[Collected data entries]
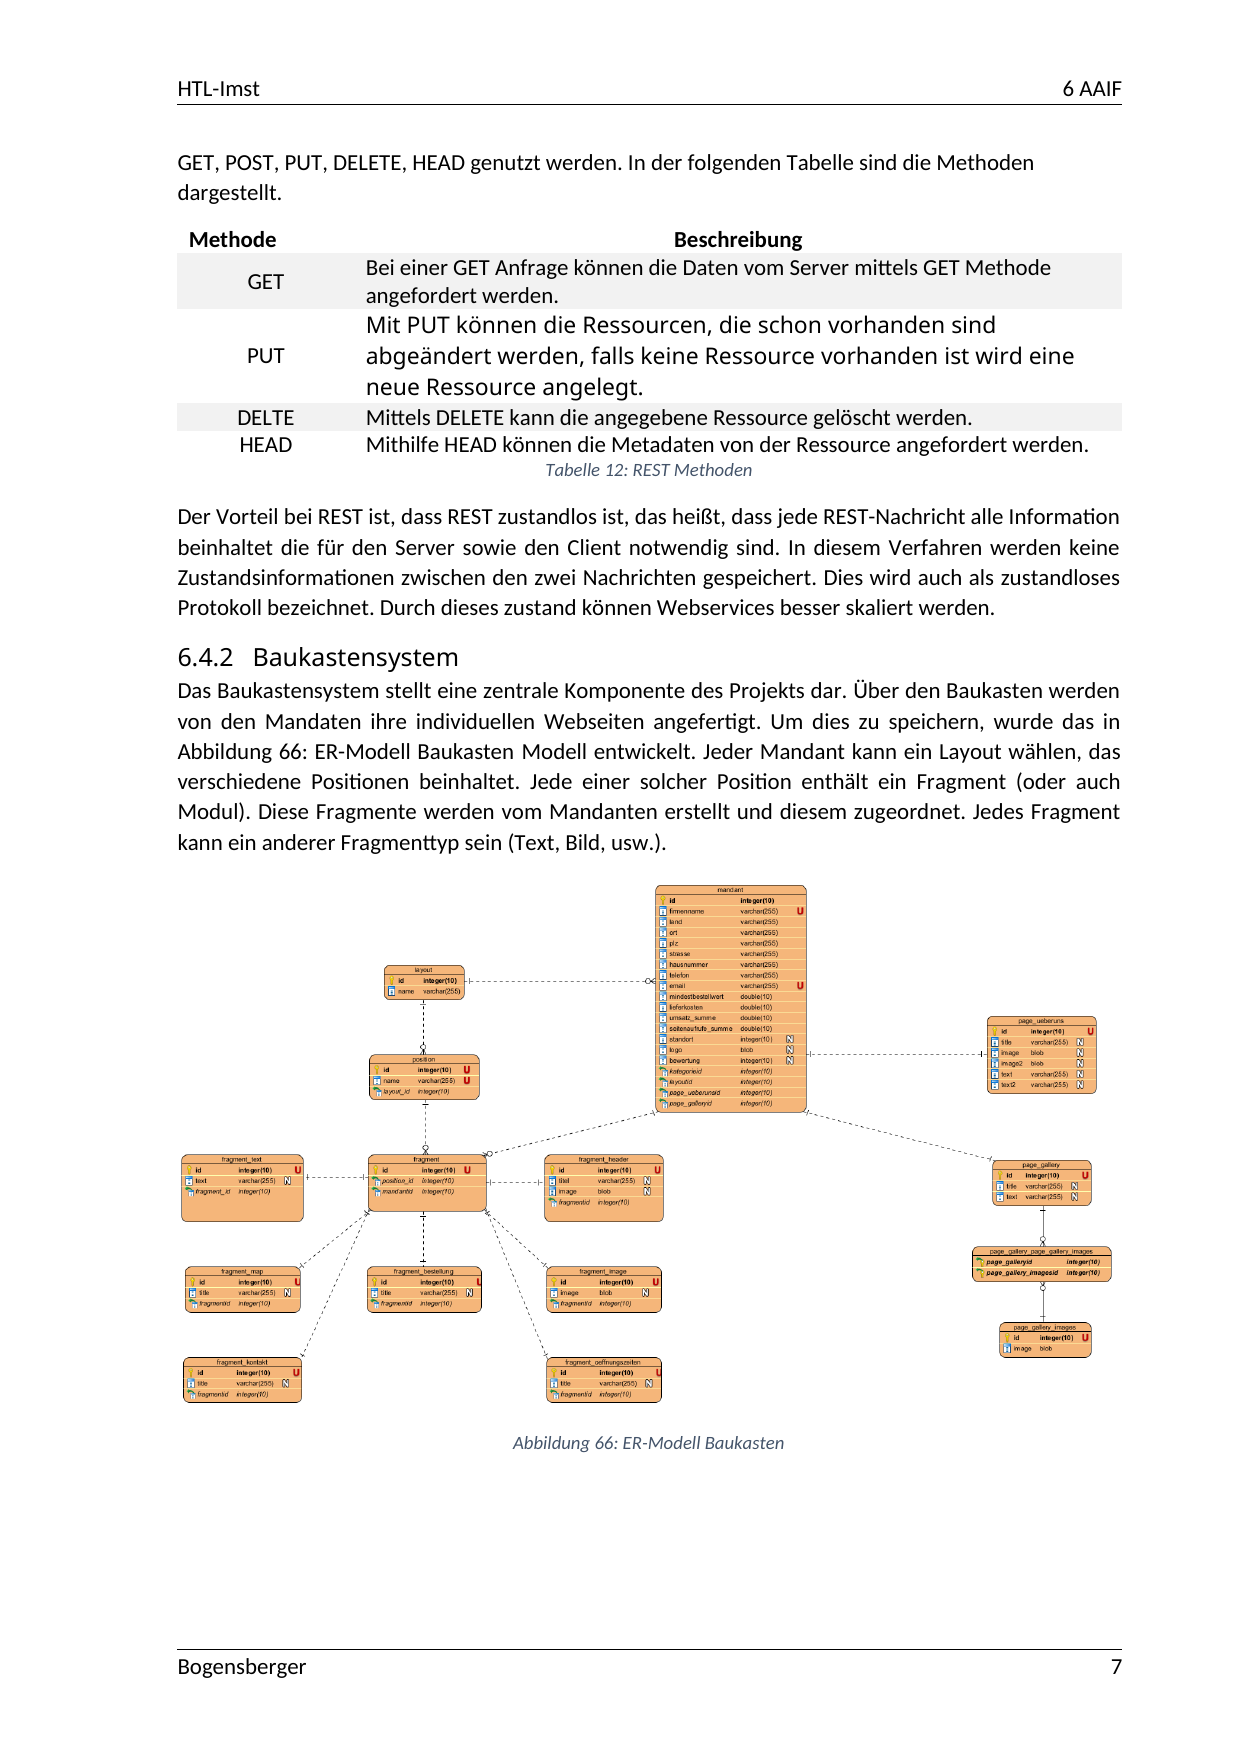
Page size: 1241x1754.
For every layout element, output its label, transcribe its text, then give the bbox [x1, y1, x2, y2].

table_cell Mit PUT können die Ressourcen, die schon vorhanden sind abgeändert werden, falls keine Ressource vorhanden ist wird eine neue Ressource angelegt. [354, 309, 1122, 403]
table_cell HEAD [177, 431, 354, 459]
table_cell Mittels DELETE kann die angegebene Ressource gelöscht werden. [354, 403, 1122, 431]
subtitle Baukastensystem [177, 640, 1122, 674]
text Abbildung 66: ER-Modell Baukasten [177, 1431, 1122, 1454]
table_header Methode [177, 225, 354, 253]
text Der Vorteil bei REST ist, dass REST zustandlos ist, das heißt, dass jede REST-Nachricht alle Information beinhaltet die für den Server sowie den Client notwendig sind. In diesem Verfahren werden keine Zustandsinformationen zwischen den zwei Nachrichten gespeichert. Dies wird auch als zustandloses Protokoll bezeichnet. Durch dieses zustand können Webservices besser skaliert werden. [177, 502, 1122, 621]
text Tabelle 12: REST Methoden [177, 459, 1122, 482]
table_cell GET [177, 253, 354, 309]
table_cell Mithilfe HEAD können die Metadaten von der Ressource angefordert werden. [354, 431, 1122, 459]
table_header Beschreibung [354, 225, 1122, 253]
table_cell PUT [177, 309, 354, 403]
text Das Baukastensystem stellt eine zentrale Komponente des Projekts dar. Über den Baukasten werden von den Mandaten ihre individuellen Webseiten angefertigt. Um dies zu speichern, wurde das in Abbildung 58: ER-Modell Baukasten Modell entwickelt. Jeder Mandant kann ein Layout wählen, das verschiedene Positionen beinhaltet. Jede einer solcher Position enthält ein Fragment (oder auch Modul). Diese Fragmente werden vom Mandanten erstellt und diesem zugeordnet. Jedes Fragment kann ein anderer Fragmenttyp sein (Text, Bild, usw.). [177, 677, 1122, 856]
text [177, 148, 1122, 206]
table_cell Bei einer GET Anfrage können die Daten vom Server mittels GET Methode angefordert werden. [354, 253, 1122, 309]
picture [177, 874, 1123, 1412]
table_cell DELTE [177, 403, 354, 431]
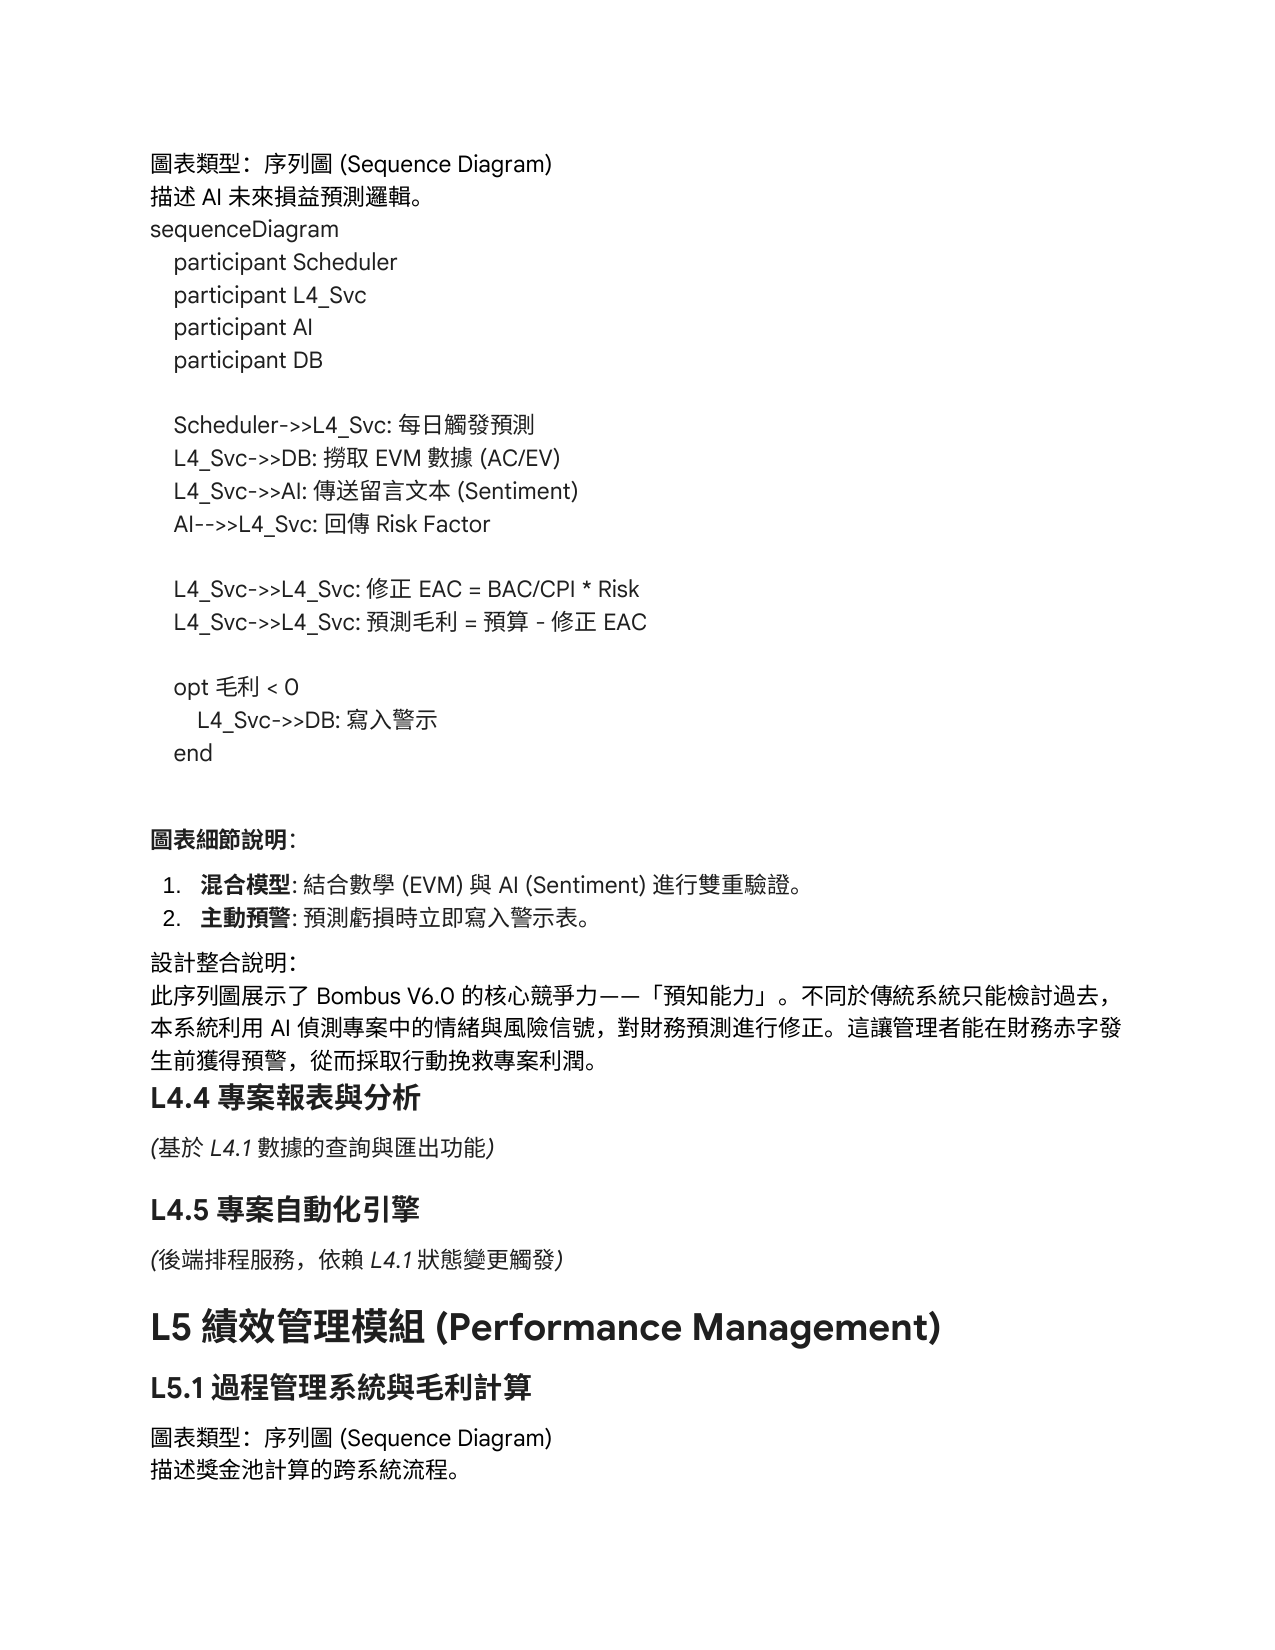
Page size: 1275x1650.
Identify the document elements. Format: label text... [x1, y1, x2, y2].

text 圖表細節說明： [150, 826, 1125, 855]
subtitle L4.4 專案報表與分析 [150, 1080, 1125, 1117]
subtitle L4.5 專案自動化引擎 [150, 1192, 1125, 1228]
list 主動預警: 預測虧損時立即寫入警示表。 [162, 904, 1125, 933]
text sequenceDiagram participant Scheduler participant L4_Svc participant AI participant DB Scheduler->>L4_Svc: 每日觸發預測 L4_Svc->>DB: 撈取 EVM 數據 (AC/EV) L4_Svc->>AI: 傳送留言文本 (Sentiment) AI-->>L4_Svc: 回傳 Risk Factor L4_Svc->>L4_Svc: 修正 EAC = BAC/CPI * Risk L4_Svc->>L4_Svc: 預測毛利 = 預算 - 修正 EAC opt 毛利 < 0 L4_Svc->>DB: 寫入警示 end [150, 215, 1125, 797]
subtitle L5.1 過程管理系統與毛利計算 [150, 1370, 1125, 1406]
subtitle L5 績效管理模組 (Performance Management) [150, 1304, 1125, 1351]
text 圖表類型：序列圖 (Sequence Diagram) [150, 150, 1125, 179]
text 設計整合說明： [150, 949, 1125, 978]
text 圖表類型：序列圖 (Sequence Diagram) [150, 1424, 1125, 1453]
text (後端排程服務，依賴 L4.1 狀態變更觸發) [150, 1246, 1125, 1275]
text 描述獎金池計算的跨系統流程。 [150, 1457, 1125, 1486]
text (基於 L4.1 數據的查詢與匯出功能) [150, 1134, 1125, 1163]
text 此序列圖展示了 Bombus V6.0 的核心競爭力——「預知能力」。不同於傳統系統只能檢討過去，本系統利用 AI 偵測專案中的情緒與風險信號，對財務預測進行修正。這讓管理者能在財務赤字發生前獲得預警，從而採取行動挽救專案利潤。 [150, 982, 1125, 1076]
list 混合模型: 結合數學 (EVM) 與 AI (Sentiment) 進行雙重驗證。 [162, 871, 1125, 900]
text 描述 AI 未來損益預測邏輯。 [150, 183, 1125, 211]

### WHAT TO DO
Every line of the data should be copied as it stands, without the images.

### WORKED SOLUTION
Page size: 1241x1754.
For every layout element, output its label, transcribe its text, then give the bbox [x1, y1, x2, y2].

table_cell Mit PUT können die Ressourcen, die schon vorhanden sind abgeändert werden, falls keine Ressource vorhanden ist wird eine neue Ressource angelegt. [354, 309, 1122, 403]
table_cell HEAD [177, 431, 354, 459]
table_cell Mittels DELETE kann die angegebene Ressource gelöscht werden. [354, 403, 1122, 431]
subtitle Baukastensystem [177, 640, 1122, 674]
text Abbildung 66: ER-Modell Baukasten [177, 1431, 1122, 1454]
table_header Methode [177, 225, 354, 253]
text Der Vorteil bei REST ist, dass REST zustandlos ist, das heißt, dass jede REST-Nachricht alle Information beinhaltet die für den Server sowie den Client notwendig sind. In diesem Verfahren werden keine Zustandsinformationen zwischen den zwei Nachrichten gespeichert. Dies wird auch als zustandloses Protokoll bezeichnet. Durch dieses zustand können Webservices besser skaliert werden. [177, 502, 1122, 621]
text Tabelle 12: REST Methoden [177, 459, 1122, 482]
table_cell GET [177, 253, 354, 309]
table_cell Mithilfe HEAD können die Metadaten von der Ressource angefordert werden. [354, 431, 1122, 459]
table_header Beschreibung [354, 225, 1122, 253]
table_cell PUT [177, 309, 354, 403]
text Das Baukastensystem stellt eine zentrale Komponente des Projekts dar. Über den Baukasten werden von den Mandaten ihre individuellen Webseiten angefertigt. Um dies zu speichern, wurde das in Abbildung 58: ER-Modell Baukasten Modell entwickelt. Jeder Mandant kann ein Layout wählen, das verschiedene Positionen beinhaltet. Jede einer solcher Position enthält ein Fragment (oder auch Modul). Diese Fragmente werden vom Mandanten erstellt und diesem zugeordnet. Jedes Fragment kann ein anderer Fragmenttyp sein (Text, Bild, usw.). [177, 677, 1122, 856]
text [177, 148, 1122, 206]
table_cell Bei einer GET Anfrage können die Daten vom Server mittels GET Methode angefordert werden. [354, 253, 1122, 309]
picture [177, 874, 1123, 1412]
table_cell DELTE [177, 403, 354, 431]
Page size: 1275x1650.
Identify the document elements. Format: label text... [x1, y1, x2, y2].

text 圖表細節說明： [150, 826, 1125, 855]
subtitle L4.4 專案報表與分析 [150, 1080, 1125, 1117]
subtitle L4.5 專案自動化引擎 [150, 1192, 1125, 1228]
list 主動預警: 預測虧損時立即寫入警示表。 [162, 904, 1125, 933]
text sequenceDiagram participant Scheduler participant L4_Svc participant AI participant DB Scheduler->>L4_Svc: 每日觸發預測 L4_Svc->>DB: 撈取 EVM 數據 (AC/EV) L4_Svc->>AI: 傳送留言文本 (Sentiment) AI-->>L4_Svc: 回傳 Risk Factor L4_Svc->>L4_Svc: 修正 EAC = BAC/CPI * Risk L4_Svc->>L4_Svc: 預測毛利 = 預算 - 修正 EAC opt 毛利 < 0 L4_Svc->>DB: 寫入警示 end [150, 215, 1125, 797]
subtitle L5.1 過程管理系統與毛利計算 [150, 1370, 1125, 1406]
subtitle L5 績效管理模組 (Performance Management) [150, 1304, 1125, 1351]
text 圖表類型：序列圖 (Sequence Diagram) [150, 150, 1125, 179]
text 設計整合說明： [150, 949, 1125, 978]
text 圖表類型：序列圖 (Sequence Diagram) [150, 1424, 1125, 1453]
text (後端排程服務，依賴 L4.1 狀態變更觸發) [150, 1246, 1125, 1275]
text 描述獎金池計算的跨系統流程。 [150, 1457, 1125, 1486]
text (基於 L4.1 數據的查詢與匯出功能) [150, 1134, 1125, 1163]
text 此序列圖展示了 Bombus V6.0 的核心競爭力——「預知能力」。不同於傳統系統只能檢討過去，本系統利用 AI 偵測專案中的情緒與風險信號，對財務預測進行修正。這讓管理者能在財務赤字發生前獲得預警，從而採取行動挽救專案利潤。 [150, 982, 1125, 1076]
list 混合模型: 結合數學 (EVM) 與 AI (Sentiment) 進行雙重驗證。 [162, 871, 1125, 900]
text 描述 AI 未來損益預測邏輯。 [150, 183, 1125, 211]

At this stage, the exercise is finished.